Since 2005, the annual cost to support one U.S. servicemember in Afghanistan averaged more than $1.1 million, twice the amount in Iraq, according to the non-partisan Center for Strategic and Budgetary Assessments. The situation is complicated by Afghanistan's poor road system, which increases the need for air and land convoy protection and raises fuel consumption.
"The lack of infrastructure is making it much more difficult for us and much more costly," says Todd Harrison, a defense budget expert at the center.
Going into the 2010 fiscal year, which began Oct. 1, more than $900 billion had been budgeted for military and diplomatic operations in Iraq, Afghanistan and other regions in the war on terrorism. Even before Obama's latest plan, the administration had requested about $140 billion for fiscal 2010, which would bring the total above $1 trillion.
The Pentagon's military funding request for the first time since the Iraq invasion was larger for Afghanistan $65 billion than for Iraq $61 billion. Obama's troop increase could add $30 billion or more to Afghanistan.
"We simply cannot afford to ignore the price of these wars," Obama said. "I will work closely with Congress to address these costs as we work to bring down our deficit."
After World War II, Iraq has become the nation's second-most expensive war, surpassing Vietnam. Afghanistan ranks sixth, behind Korea and World War I, but its projected new costs will move it past those conflicts by 2011, according to Congressional Research Service data.
Some lawmakers are demanding the new troops be paid for. Rep.
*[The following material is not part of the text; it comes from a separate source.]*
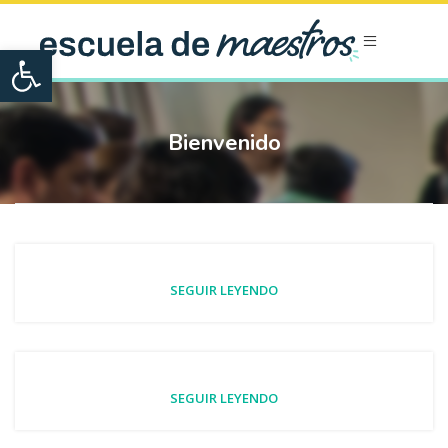
Open toolbar
Bienvenido
SEGUIR LEYENDO
SEGUIR LEYENDO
David Obey, D-Wis., chairman of the House Appropriations Committee, has suggested adding a progressive tax starting at 1% on Americans who earn more than $30,000 a year. Sen. John McCain, R-Ariz., Obama's election rival, wants a freeze on most other spending. Senate Minority Leader Mitch McConnell, R-Ky., wants to take the money from the $787 billion stimulus package passed in February.
"It would be unwise to raise taxes to pay for a war at a time of economic downturn, but it should be paid for over time," says Senate Budget Committee Chairman Kent Conrad, D-N.D.
Rep. Paul Ryan, R-Wis., top Republican on the House Budget Committee, says the debate about paying for the wars is misplaced. "You've got to prioritize between guns and butter, and we've been spending an awful lot of money on butter around here lately," he says.